# Vox Pathfinder 15r



## Robert1950 (Jan 21, 2006)

I have had this thing for 10 years. As an apartment practice amp, this thing never fails to amaze me. I just dialed in something different to get more overdrive at a volume that is low, even for an apartment, and... damn. I run it through a 1x10 Saxon cab with a WGS Veteran 10. Using my Casino Coupe with Vineham P90s.

Ten or so years ago, I bought a Hamer P90 Special (which I sort of wish I still had) and got this thrown in for free.


----------



## Budda (May 29, 2007)

I think it was a pathfinder an old roommate had, and that thing surprised me.

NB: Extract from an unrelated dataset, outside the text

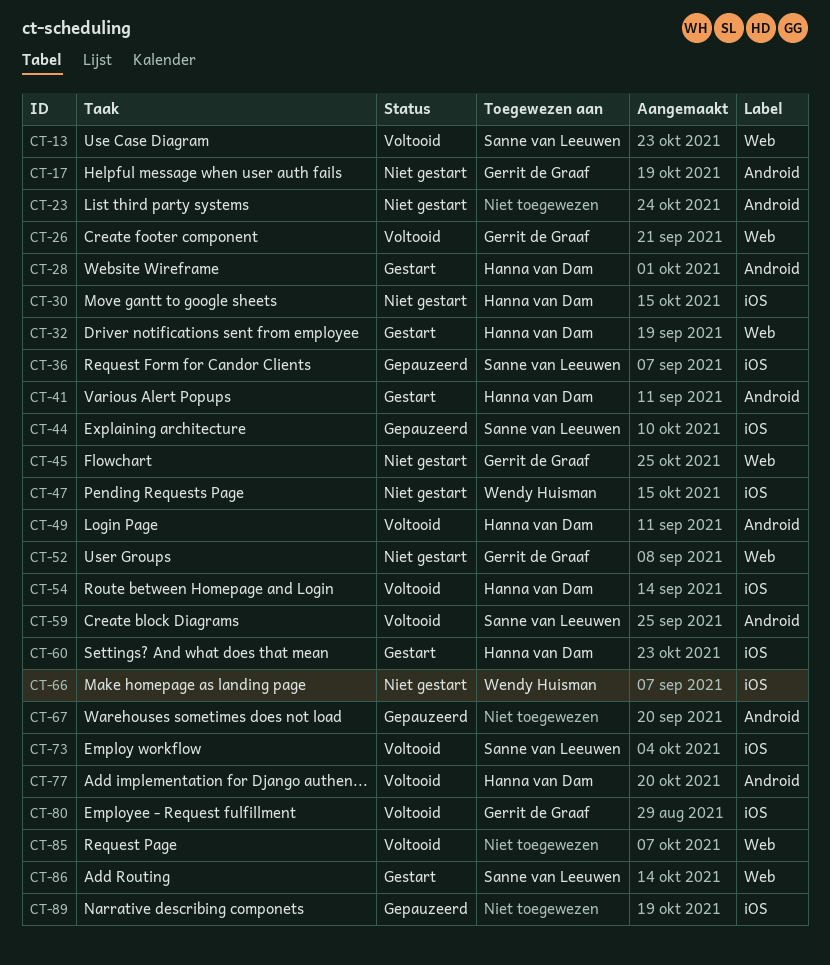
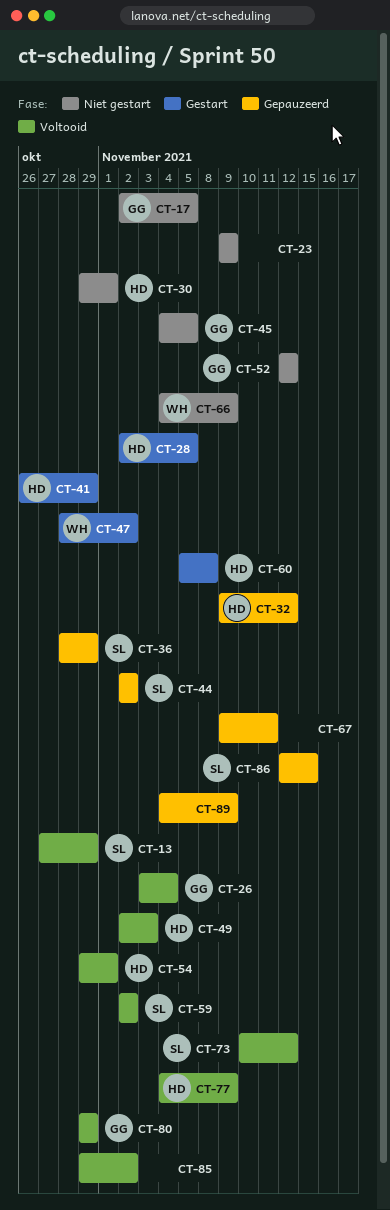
CT-32, status: Gestart -> Gepauzeerd
CT-47, status: Niet gestart -> Gestart
CT-86, status: Gestart -> Gepauzeerd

I have an MG15 and a Kustom tube12A (what a model name eh?) and I've come to the realization I want a better clean tone for my FX8. Stereo is fun though!


----------



## Chito (Feb 17, 2006)

I've been curious about that amp but I've seen it only a few times in the market and none recently.


----------



## mrmatt1972 (Apr 3, 2008)

I had one long ago. Best solid state ever. I ran mine through a Traynor 15 cab.


----------



## Robert1950 (Jan 21, 2006)

Chito said:


> I've been curious about that amp but I've seen it only a few times in the market and none recently.


There is a reason they don't turn up often.


----------